Everytime I buy bread i pay federal taxes as 75% of the price is regulatory fees on machinery, farming and production taxes. You just don't see them
Everytime i fill up with gas, i pay federal taxes.
Everytime i use something that is taxable i pay taxes.
You're just a moron who does not understand anything and I would hate for you to sit on someones trial in re: income taxation since you are FINANCIALLY BIASED.

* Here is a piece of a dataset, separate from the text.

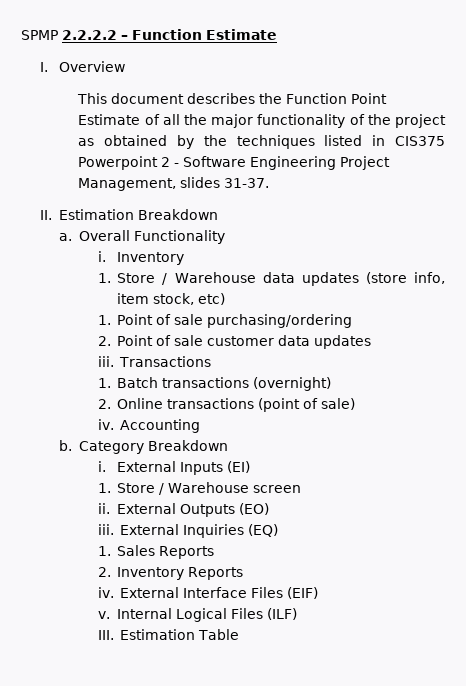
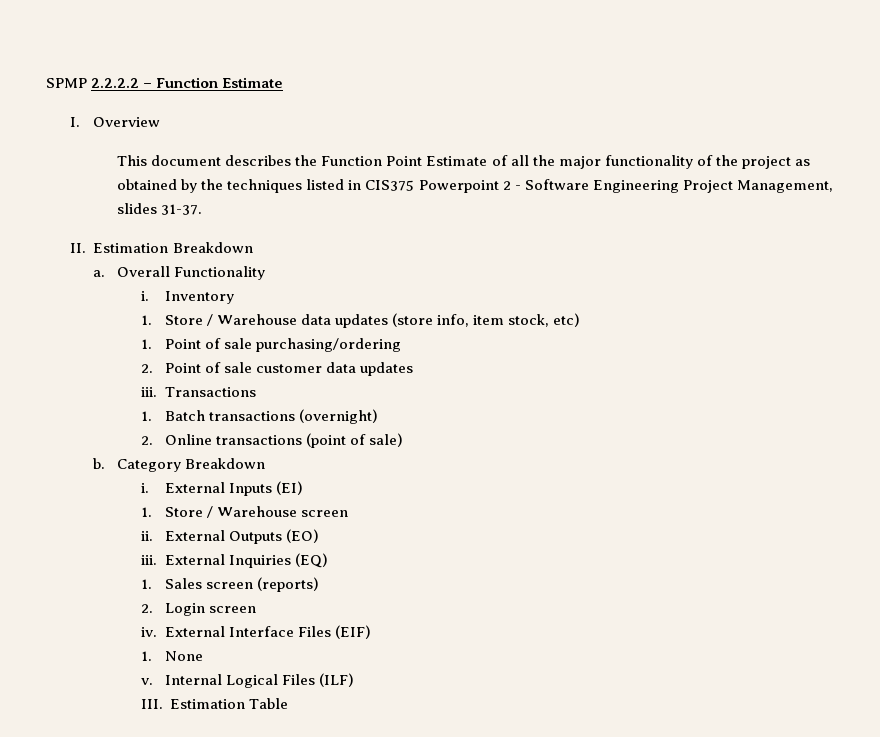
[97,419,201,433] // iv. Accounting -> (403, 440) none
[159,546,215,559] [97,567,244,580] Reports // 2. Inventory Reports -> [205,577,319,592] [140,603,256,616] screen (reports) // 2. Login screen
(319, 593) none -> [140,651,203,661] // 1. None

I don't want anything from the public, nor do i give anything to the public:
"There is a clear distinction in this particular case between an individual and a corporation, and that the latter has no right to refuse to submit its books and papers for an examination at the suit of the State. The individual may stand upon his constitutional rights as a citizen. He is entitled to carry on his private business in his own way. His power to contract is unlimited. He owes no such duty to the State, since he receives nothing therefrom, beyond the protection of his life and property. His rights are such as existed by the law of the land long antecedent to the organization of the State, and can only be taken from him by due process of law, and in accordance with the constitution. Among his rights are a refusal to incriminate himself, and the immunity of himself and his property from arrest or seizure except under a warrant of the law. He owes nothing to the public so long as he does not trespass upon their rights." Hale v. Henkel, 201 U.S. 43 at 47 (1905).
Did i trespass on your rights somehow?
I exist outside of public policy unlike the corporate entity in the above case. It owes its artificial existence to the public, having been created by it.
I existed antecedent any public policy and independent of it.
If Title 26 ceased to exist tomorrow, i could function.
So could you, you just don't get it.